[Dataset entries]
###

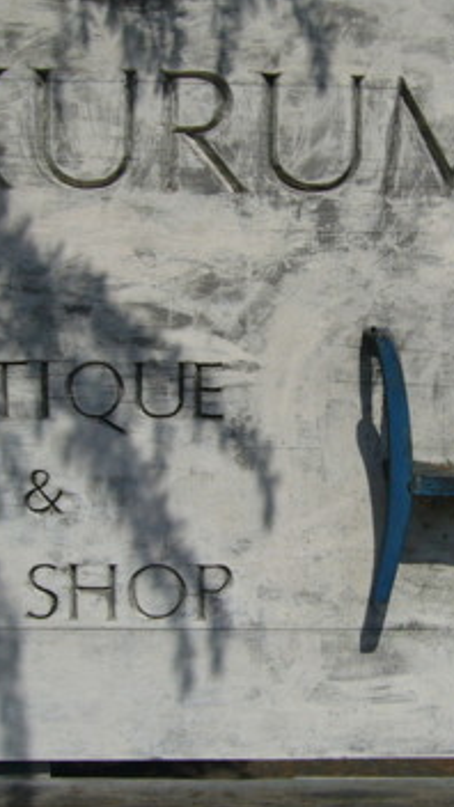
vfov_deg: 39.9
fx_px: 1113
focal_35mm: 52
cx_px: 376
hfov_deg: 22.7
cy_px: 406
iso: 80
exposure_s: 1/1000
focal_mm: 5.8
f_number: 5.6
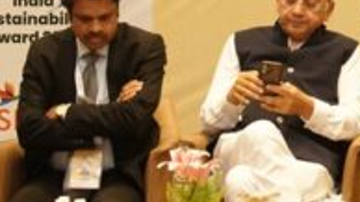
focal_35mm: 188
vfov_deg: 6.3
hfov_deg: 11.1
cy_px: -138
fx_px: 1794
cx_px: 505
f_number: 4
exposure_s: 1/160
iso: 1600
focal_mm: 34
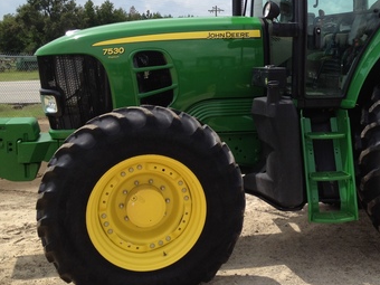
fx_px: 615
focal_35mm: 56
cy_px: 104
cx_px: 262
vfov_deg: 26.0
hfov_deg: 34.0
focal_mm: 4.28
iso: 64
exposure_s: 1/1727
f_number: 2.4
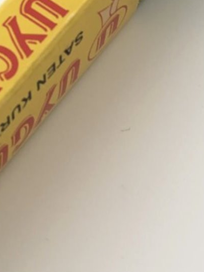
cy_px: 108
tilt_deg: -60.9
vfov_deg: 10.4
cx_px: -5
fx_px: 1493
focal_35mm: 190
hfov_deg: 7.8
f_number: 2.8
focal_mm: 6.6
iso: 25
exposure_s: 1/40
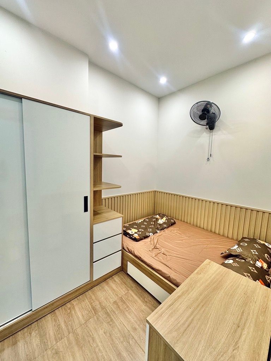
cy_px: 180
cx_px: 136
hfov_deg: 85.7
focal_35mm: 14
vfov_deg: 102.1
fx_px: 146
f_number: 2.2
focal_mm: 2.22
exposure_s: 1/100
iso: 100
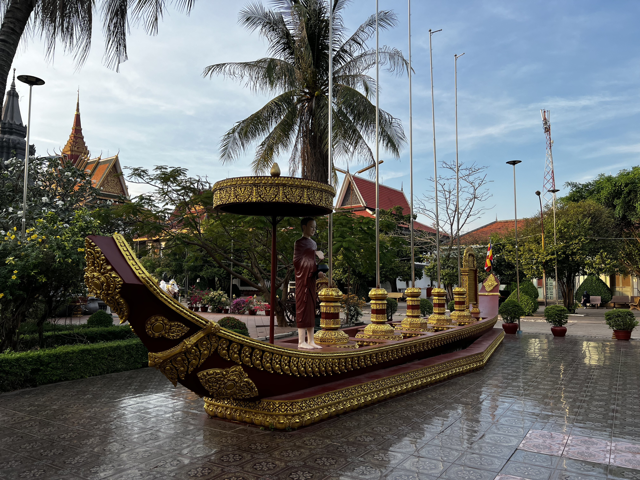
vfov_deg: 53.1
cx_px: 320
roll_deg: -0.6
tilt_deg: +4.9
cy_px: 240
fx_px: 481
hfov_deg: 67.3
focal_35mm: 26
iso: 50
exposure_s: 1/1238
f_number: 1.5
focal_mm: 5.7
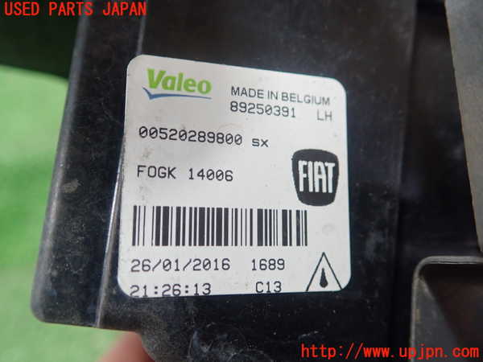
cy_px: 181
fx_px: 419
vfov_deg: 46.8
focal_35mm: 30
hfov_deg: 60.0
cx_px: 242
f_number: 2.3
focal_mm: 5.5
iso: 500
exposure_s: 1/125
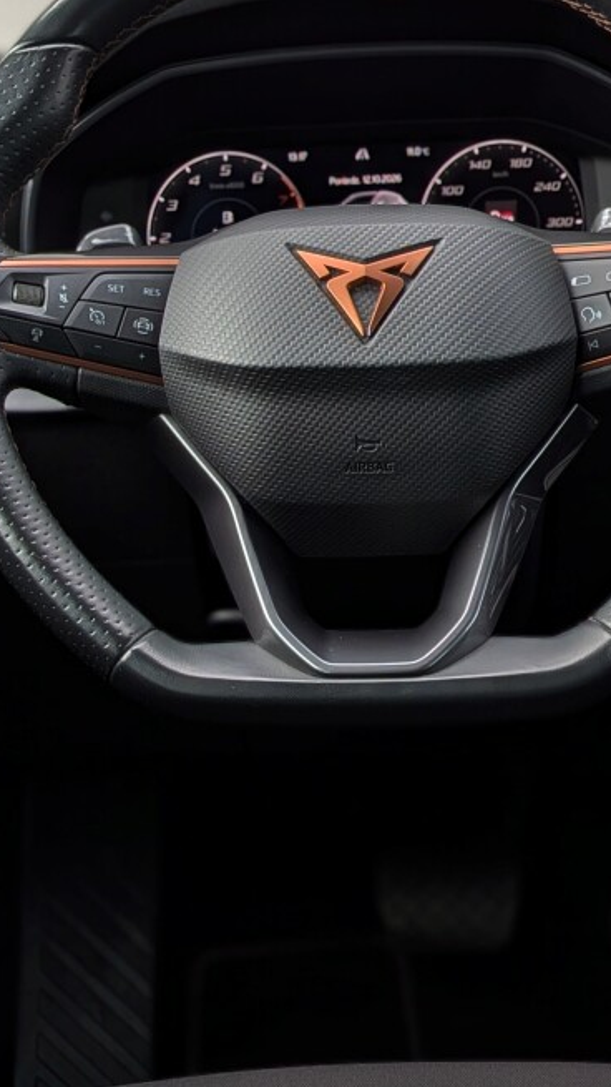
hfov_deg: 18.8
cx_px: 299
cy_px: 570
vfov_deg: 32.8
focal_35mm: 64
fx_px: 1843
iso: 31
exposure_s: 1/215
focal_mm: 4.53
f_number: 1.7
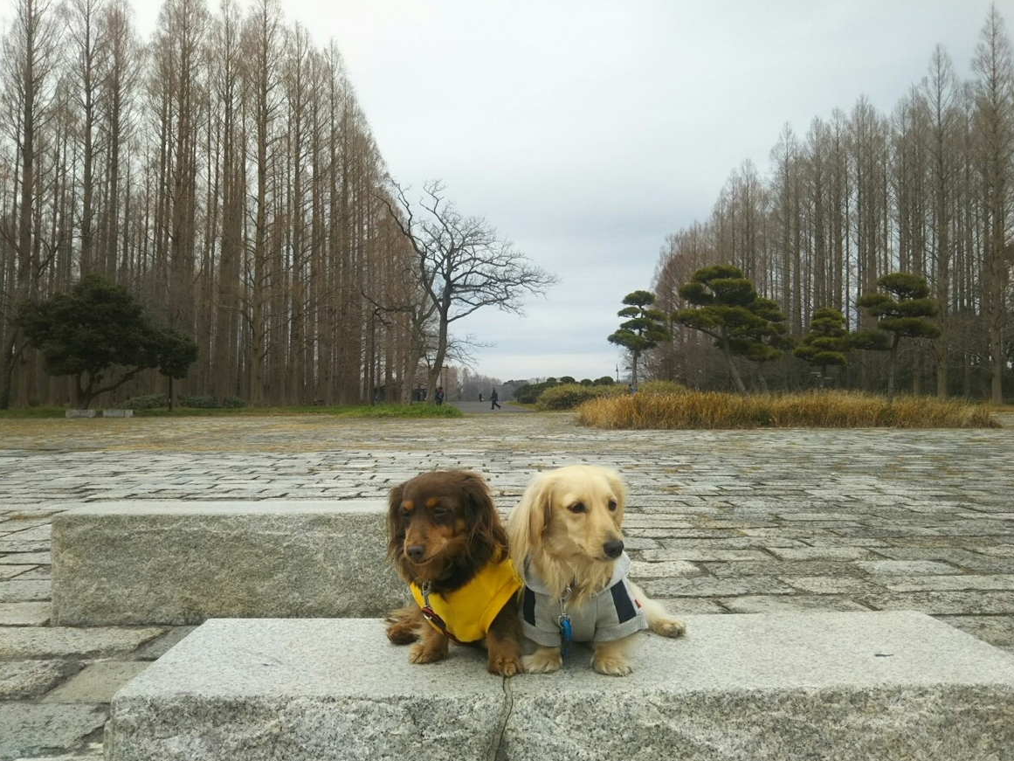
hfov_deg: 58.3
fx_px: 908
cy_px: 391
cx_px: 520
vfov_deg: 45.4
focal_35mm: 31
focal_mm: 4
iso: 25
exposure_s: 1/431
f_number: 2.2
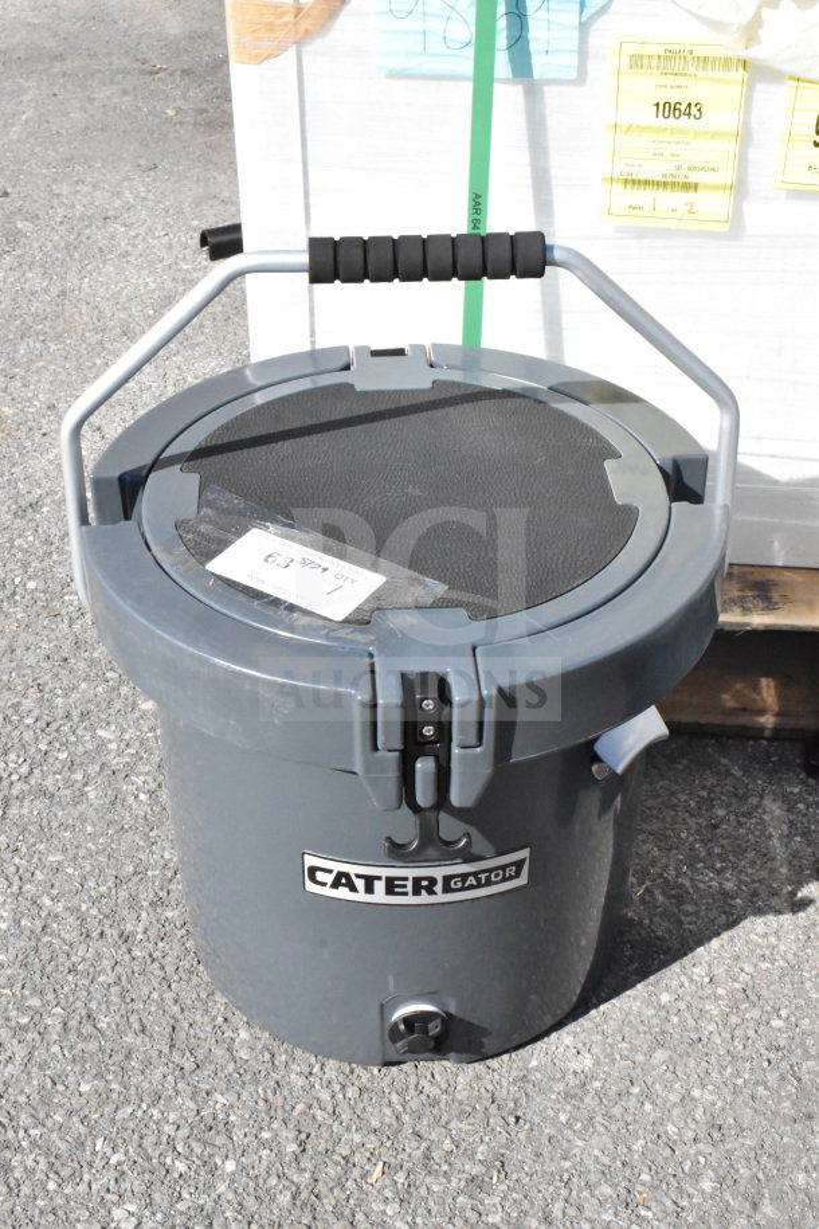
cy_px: 614
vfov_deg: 42.3
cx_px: 410
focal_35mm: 46
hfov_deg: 28.9
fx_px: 1587
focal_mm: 31
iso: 6400
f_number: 22
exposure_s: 1/2000
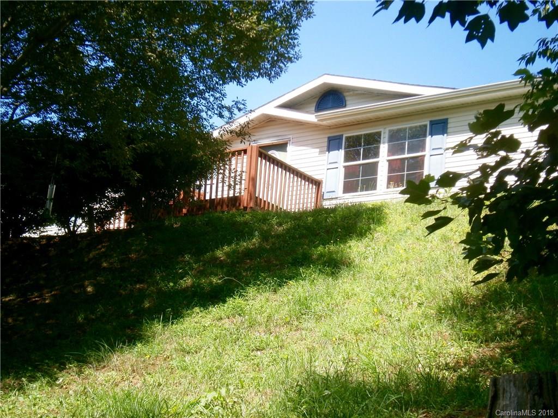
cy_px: 209
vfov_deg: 24.4
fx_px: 967
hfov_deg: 32.2
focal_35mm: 60
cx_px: 279
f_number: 3.9
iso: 80
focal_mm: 10.7
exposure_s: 1/250
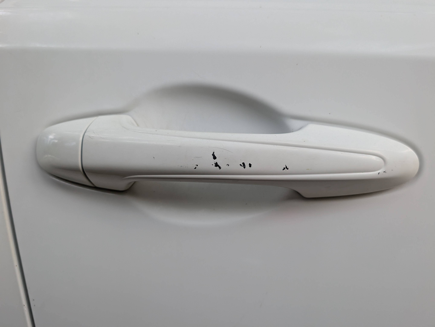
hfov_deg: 71.5
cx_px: 218
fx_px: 302
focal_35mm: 24
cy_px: 164
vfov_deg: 56.9
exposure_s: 1/648
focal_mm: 6.9
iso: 181
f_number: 1.68
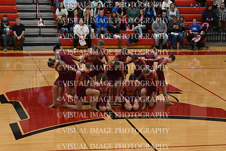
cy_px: 76
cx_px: 113
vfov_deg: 13.0
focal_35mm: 105
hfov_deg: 19.5
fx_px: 659
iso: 3200
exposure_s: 1/400
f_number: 4
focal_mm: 70
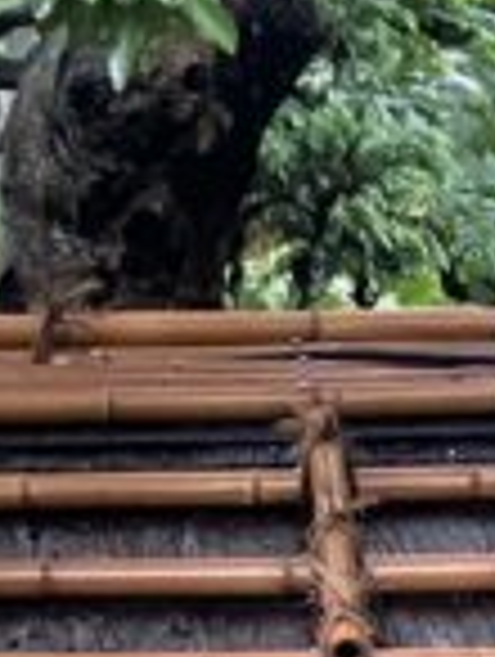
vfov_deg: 5.1
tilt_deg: -6.4
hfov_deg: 4.1
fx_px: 6920
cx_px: 198
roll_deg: +2.7
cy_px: 2236
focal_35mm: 364
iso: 400
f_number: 2
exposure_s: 1/60
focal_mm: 6
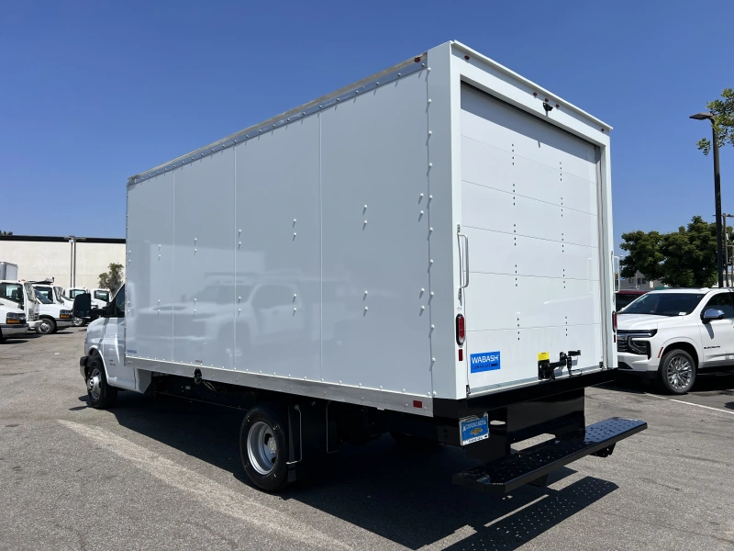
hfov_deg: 67.3
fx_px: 551
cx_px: 367
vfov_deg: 53.1
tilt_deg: +3.0
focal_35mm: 26
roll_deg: +0.8
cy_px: 276
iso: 50
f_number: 1.5
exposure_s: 1/7463
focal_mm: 5.7
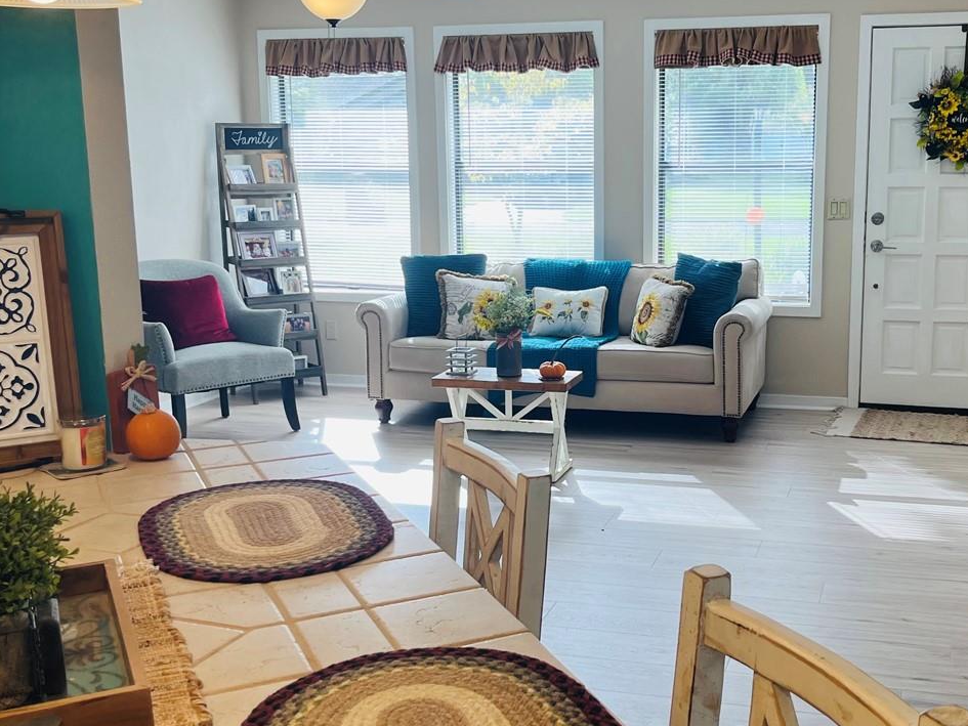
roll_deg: -0.1
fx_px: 1231
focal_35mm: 44
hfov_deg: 42.7
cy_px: 357
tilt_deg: -10.9
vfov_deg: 32.9
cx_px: 589
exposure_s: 1/186
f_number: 1.6
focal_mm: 5.1
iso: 40
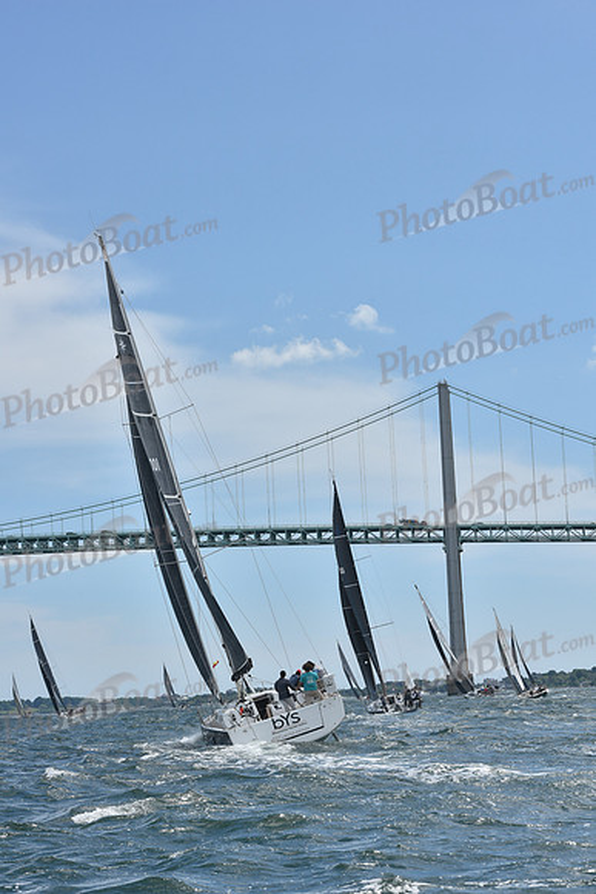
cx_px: 298
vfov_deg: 21.5
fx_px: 2358
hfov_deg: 14.4
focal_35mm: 95
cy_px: 447
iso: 250
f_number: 9
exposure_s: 1/1000
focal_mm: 95
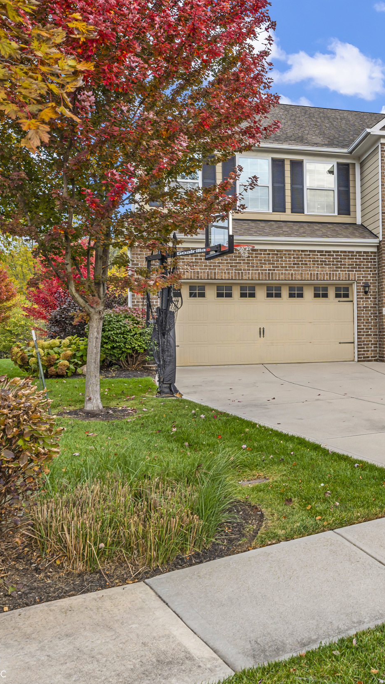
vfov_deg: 52.8
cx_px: 463
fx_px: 690
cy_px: 344
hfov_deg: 27.4
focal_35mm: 38
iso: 250
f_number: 9
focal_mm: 24
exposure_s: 1/160
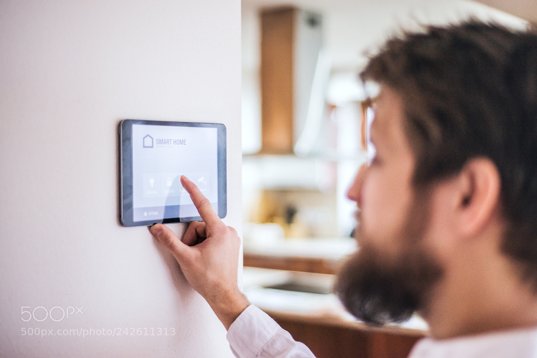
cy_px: 179
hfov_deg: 39.6
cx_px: 268
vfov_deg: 27.0
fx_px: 746
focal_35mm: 50
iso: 640
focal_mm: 50
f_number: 2
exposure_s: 1/160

###

◆ WHAT TO PRODUCE ◆
What is needed is an exact copy of the records above, with no pictures in it.

◆ ANSWER TO THIS EXERCISE ◆
vfov_deg: 39.9
fx_px: 1113
focal_35mm: 52
cx_px: 376
hfov_deg: 22.7
cy_px: 406
iso: 80
exposure_s: 1/1000
focal_mm: 5.8
f_number: 5.6
focal_35mm: 188
vfov_deg: 6.3
hfov_deg: 11.1
cy_px: -138
fx_px: 1794
cx_px: 505
f_number: 4
exposure_s: 1/160
iso: 1600
focal_mm: 34
fx_px: 615
focal_35mm: 56
cy_px: 104
cx_px: 262
vfov_deg: 26.0
hfov_deg: 34.0
focal_mm: 4.28
iso: 64
exposure_s: 1/1727
f_number: 2.4
cy_px: 108
tilt_deg: -60.9
vfov_deg: 10.4
cx_px: -5
fx_px: 1493
focal_35mm: 190
hfov_deg: 7.8
f_number: 2.8
focal_mm: 6.6
iso: 25
exposure_s: 1/40
cy_px: 180
cx_px: 136
hfov_deg: 85.7
focal_35mm: 14
vfov_deg: 102.1
fx_px: 146
f_number: 2.2
focal_mm: 2.22
exposure_s: 1/100
iso: 100
vfov_deg: 53.1
cx_px: 320
roll_deg: -0.6
tilt_deg: +4.9
cy_px: 240
fx_px: 481
hfov_deg: 67.3
focal_35mm: 26
iso: 50
exposure_s: 1/1238
f_number: 1.5
focal_mm: 5.7
cy_px: 181
fx_px: 419
vfov_deg: 46.8
focal_35mm: 30
hfov_deg: 60.0
cx_px: 242
f_number: 2.3
focal_mm: 5.5
iso: 500
exposure_s: 1/125
hfov_deg: 18.8
cx_px: 299
cy_px: 570
vfov_deg: 32.8
focal_35mm: 64
fx_px: 1843
iso: 31
exposure_s: 1/215
focal_mm: 4.53
f_number: 1.7
hfov_deg: 58.3
fx_px: 908
cy_px: 391
cx_px: 520
vfov_deg: 45.4
focal_35mm: 31
focal_mm: 4
iso: 25
exposure_s: 1/431
f_number: 2.2
cy_px: 614
vfov_deg: 42.3
cx_px: 410
focal_35mm: 46
hfov_deg: 28.9
fx_px: 1587
focal_mm: 31
iso: 6400
f_number: 22
exposure_s: 1/2000
cy_px: 209
vfov_deg: 24.4
fx_px: 967
hfov_deg: 32.2
focal_35mm: 60
cx_px: 279
f_number: 3.9
iso: 80
focal_mm: 10.7
exposure_s: 1/250
hfov_deg: 71.5
cx_px: 218
fx_px: 302
focal_35mm: 24
cy_px: 164
vfov_deg: 56.9
exposure_s: 1/648
focal_mm: 6.9
iso: 181
f_number: 1.68
cy_px: 76
cx_px: 113
vfov_deg: 13.0
focal_35mm: 105
hfov_deg: 19.5
fx_px: 659
iso: 3200
exposure_s: 1/400
f_number: 4
focal_mm: 70
vfov_deg: 5.1
tilt_deg: -6.4
hfov_deg: 4.1
fx_px: 6920
cx_px: 198
roll_deg: +2.7
cy_px: 2236
focal_35mm: 364
iso: 400
f_number: 2
exposure_s: 1/60
focal_mm: 6
hfov_deg: 67.3
fx_px: 551
cx_px: 367
vfov_deg: 53.1
tilt_deg: +3.0
focal_35mm: 26
roll_deg: +0.8
cy_px: 276
iso: 50
f_number: 1.5
exposure_s: 1/7463
focal_mm: 5.7
roll_deg: -0.1
fx_px: 1231
focal_35mm: 44
hfov_deg: 42.7
cy_px: 357
tilt_deg: -10.9
vfov_deg: 32.9
cx_px: 589
exposure_s: 1/186
f_number: 1.6
focal_mm: 5.1
iso: 40
cx_px: 298
vfov_deg: 21.5
fx_px: 2358
hfov_deg: 14.4
focal_35mm: 95
cy_px: 447
iso: 250
f_number: 9
exposure_s: 1/1000
focal_mm: 95
vfov_deg: 52.8
cx_px: 463
fx_px: 690
cy_px: 344
hfov_deg: 27.4
focal_35mm: 38
iso: 250
f_number: 9
focal_mm: 24
exposure_s: 1/160
cy_px: 179
hfov_deg: 39.6
cx_px: 268
vfov_deg: 27.0
fx_px: 746
focal_35mm: 50
iso: 640
focal_mm: 50
f_number: 2
exposure_s: 1/160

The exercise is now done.